Where are you getting the idea about the right shoulder? Thats where the Brits where it, not necessarily us. Are you on exchange in the UK or working daily with the Brits?


----------



## Jungle (15 Aug 2014)

Some people are a bit uptight about the Mess Kit... with the price I paid for the suit, I wear my Brit wings where I want, which is on the right shoulder.
On the right breast, they would interfere with my US wings...


----------



## daftandbarmy (15 Aug 2014)

On my mess kit I wear:

British Para wings on the right shoulder, about 2 inches down

All Arms Commando Course dagger same position on my left shoulder

Canadian wings on my left lapel above my medals

US jump wings on my right lapel in line with the Canadian wings

And finally, two stiff middle fingers ready to present to the occasional fat c@nt who tells me I can't  ;D


----------



## Pusser (15 Aug 2014)

I do not have jump wings of any sort.  However, I have earned a British Army qualification for which there is both a British Army and a Canadian Forces badge.  On my Service Dress uniform I only wear the Canadian one.  However, on my mess kit (blue jacket), I wear the Canadian one on the left cuff, IAW Canadian dress regulations and the British one on my right cuff, IAW British Army regulations (i.e. that's where they wear it on theirs).  I have been doing this for 15 years and have been asked about it many times (great conversation starter), but challenged on it only once - by a senior army CWO.  My polite response was that when Canadian parachutists stopped wearing their British jump wings on their right shoulders, I would stop wearing my British badge on my right cuff.


----------



## Edward Campbell (15 Aug 2014)

Pusser said:
			
		

> I do not have jump wings of any sort.  However, I have earned a British Army qualification for which there is both a British Army and a Canadian Forces badge.  On my Service Dress uniform I only wear the Canadian one.  However, on my mess kit (blue jacket), I wear the Canadian one on the left cuff, IAW Canadian dress regulations and the British one on my right cuff, IAW British Army regulations (i.e. that's where they wear it on theirs).  I have been doing this for 15 years and have been asked about it many times (great conversation starter), but challenged on it only once - by a senior army CWO.  My polite response was that when Canadian parachutists stopped wearing their British jump wings on their right shoulders, I would stop wearing my British badge on my right cuff.

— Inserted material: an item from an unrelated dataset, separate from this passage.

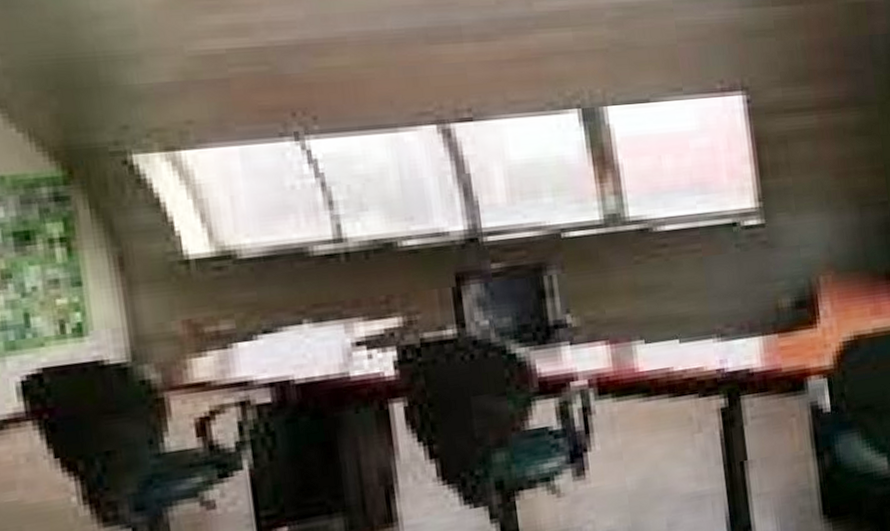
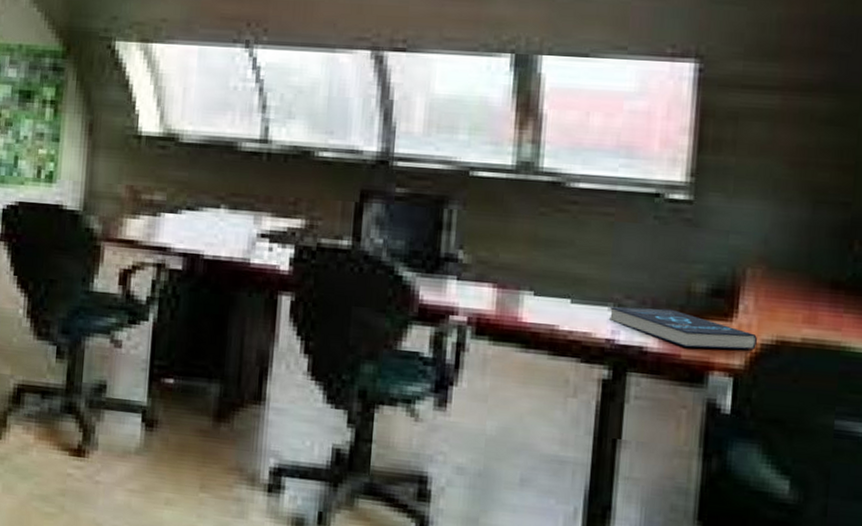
book: none [715,328,840,361] -> present [608,307,757,350]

Good for you, that was the *proper* response, in my opinion, albeit not, probably, the _correct_ one (IAW the all important dress regs).


----------



## x_para76 (15 Aug 2014)

daftandbarmy said:
			
		

> On my mess kit I wear:
> 
> British Para wings on the right shoulder, about 2 inches down
> 
> ...





			
				Jungle said:
			
		

> Some people are a bit uptight about the Mess Kit... with the price I paid for the suit, I wear my Brit wings where I want, which is on the right shoulder.
> On the right breast, they would interfere with my US wings...

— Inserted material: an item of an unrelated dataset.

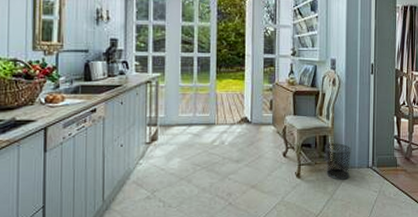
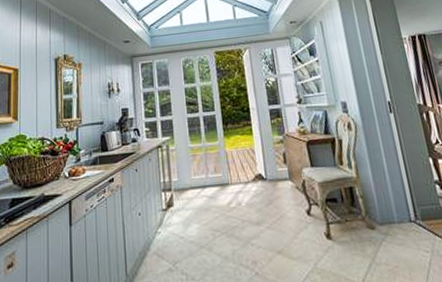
waste bin: present [324,143,353,181] -> none [352,194,391,240]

Good for you guys! Why should the U.S qual's ie. Ranger tab and SF badge be the only foreign badges worn? I can guarantee you if I'd done the Royal Marine all arms commando course I'd be wearing my commando dagger on my kit.


----------



## eliminator (15 Aug 2014)

Pusser said:
			
		

> I do not have jump wings of any sort.  However, I have earned a British Army qualification for which there is both a British Army and a Canadian Forces badge.  On my Service Dress uniform I only wear the Canadian one.  However, on my mess kit (blue jacket), I wear the Canadian one on the left cuff, IAW Canadian dress regulations and the British one on my right cuff, IAW British Army regulations (i.e. that's where they wear it on theirs).  I have been doing this for 15 years and have been asked about it many times (great conversation starter), but challenged on it only once - by a senior army CWO.  My polite response was that when Canadian parachutists stopped wearing their British jump wings on their right shoulders, I would stop wearing my British badge on my right cuff.



That's a good approach, especially since there's no shortage of CA members sporting US jump wings on their mess kits.


----------



## daftandbarmy (18 Aug 2014)

X_para76 said:
			
		

> Good for you guys! Why should the U.S qual's ie. Ranger tab and SF badge be the only foreign badges worn? I can guarantee you if I'd done the Royal Marine all arms commando course I'd be wearing my commando dagger on my kit.



But I thought you were allergic to Hats?


----------